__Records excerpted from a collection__

........

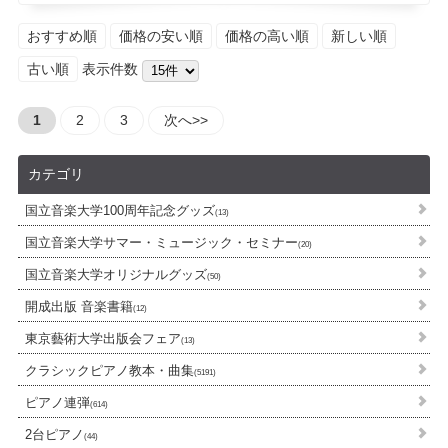
おすすめ順
価格の安い順
価格の高い順
新しい順
古い順
表示件数
1
2
3
次へ>>
カテゴリ
国立音楽大学100周年記念グッズ
(13)
国立音楽大学サマー・ミュージック・セミナー
(20)
国立音楽大学オリジナルグッズ
(50)
開成出版 音楽書籍
(12)
東京藝術大学出版会フェア
(13)
クラシックピアノ教本・曲集
(5191)
ピアノ連弾
(614)
2台ピアノ
(44)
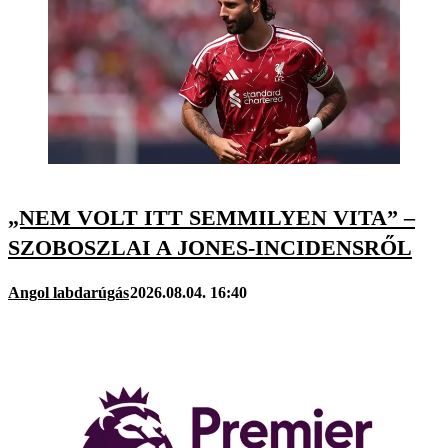
„NEM VOLT ITT SEMMILYEN VITA” –
SZOBOSZLAI A JONES-INCIDENSRŐL
Angol labdarúgás
2026.08.04. 16:40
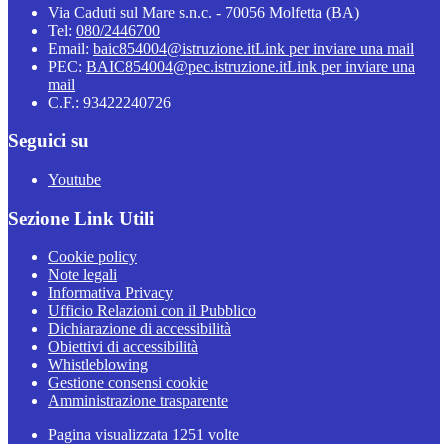
Via Caduti sul Mare s.n.c. - 70056 Molfetta (BA)
Tel:
080/2446700
Email:
baic854004@istruzione.it
Link per inviare una mail
PEC:
BAIC854004@pec.istruzione.it
Link per inviare una
mail
C.F.: 93422240726
Seguici su
Youtube
Sezione Link Utili
Cookie policy
Note legali
Informativa Privacy
Ufficio Relazioni con il Pubblico
Dichiarazione di accessibilità
Obiettivi di accessibilità
Whistleblowing
Gestione consensi cookie
Amministrazione trasparente
Pagina visualizzata
1251
volte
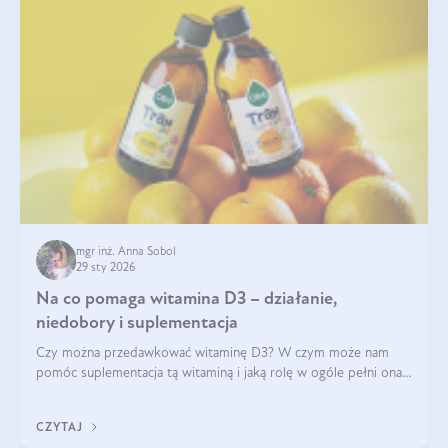
mgr inż. Anna Sobol
29 sty 2026
Na co pomaga witamina D3 – działanie,
niedobory i suplementacja
Czy można przedawkować witaminę D3? W czym może nam
pomóc suplementacja tą witaminą i jaką rolę w ogóle pełni ona
w naszym ciele? Powszechnie wiadomo, że jej przyjmowanie
zalecane jest jesienią i zimą, ale czy wiesz, dlaczego warto to
CZYTAJ
robić?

........

__Exercise aim__
Could you recast the listing above as a Markdown table with the columns "No." and "Line", giving each line its own numbered row and skipping blank lines? Leave the pictures out.

__Response to the task__
| No. | Line |
|---|---|
| 1 | おすすめ順 |
| 2 | 価格の安い順 |
| 3 | 価格の高い順 |
| 4 | 新しい順 |
| 5 | 古い順 |
| 6 | 表示件数 |
| 7 | 1 |
| 8 | 2 |
| 9 | 3 |
| 10 | 次へ>> |
| 11 | カテゴリ |
| 12 | 国立音楽大学100周年記念グッズ |
| 13 | (13) |
| 14 | 国立音楽大学サマー・ミュージック・セミナー |
| 15 | (20) |
| 16 | 国立音楽大学オリジナルグッズ |
| 17 | (50) |
| 18 | 開成出版 音楽書籍 |
| 19 | (12) |
| 20 | 東京藝術大学出版会フェア |
| 21 | (13) |
| 22 | クラシックピアノ教本・曲集 |
| 23 | (5191) |
| 24 | ピアノ連弾 |
| 25 | (614) |
| 26 | 2台ピアノ |
| 27 | (44) |
| 28 | „NEM VOLT ITT SEMMILYEN VITA” – |
| 29 | SZOBOSZLAI A JONES-INCIDENSRŐL |
| 30 | Angol labdarúgás |
| 31 | 2026.08.04. 16:40 |
| 32 | Via Caduti sul Mare s.n.c. - 70056 Molfetta (BA) |
| 33 | Tel: |
| 34 | 080/2446700 |
| 35 | Email: |
| 36 | baic854004@istruzione.it |
| 37 | Link per inviare una mail |
| 38 | PEC: |
| 39 | BAIC854004@pec.istruzione.it |
| 40 | Link per inviare una |
| 41 | mail |
| 42 | C.F.: 93422240726 |
| 43 | Seguici su |
| 44 | Youtube |
| 45 | Sezione Link Utili |
| 46 | Cookie policy |
| 47 | Note legali |
| 48 | Informativa Privacy |
| 49 | Ufficio Relazioni con il Pubblico |
| 50 | Dichiarazione di accessibilità |
| 51 | Obiettivi di accessibilità |
| 52 | Whistleblowing |
| 53 | Gestione consensi cookie |
| 54 | Amministrazione trasparente |
| 55 | Pagina visualizzata |
| 56 | 1251 |
| 57 | volte |
| 58 | mgr inż. Anna Sobol |
| 59 | 29 sty 2026 |
| 60 | Na co pomaga witamina D3 – działanie, |
| 61 | niedobory i suplementacja |
| 62 | Czy można przedawkować witaminę D3? W czym może nam |
| 63 | pomóc suplementacja tą witaminą i jaką rolę w ogóle pełni ona |
| 64 | w naszym ciele? Powszechnie wiadomo, że jej przyjmowanie |
| 65 | zalecane jest jesienią i zimą, ale czy wiesz, dlaczego warto to |
| 66 | CZYTAJ |
| 67 | robić? |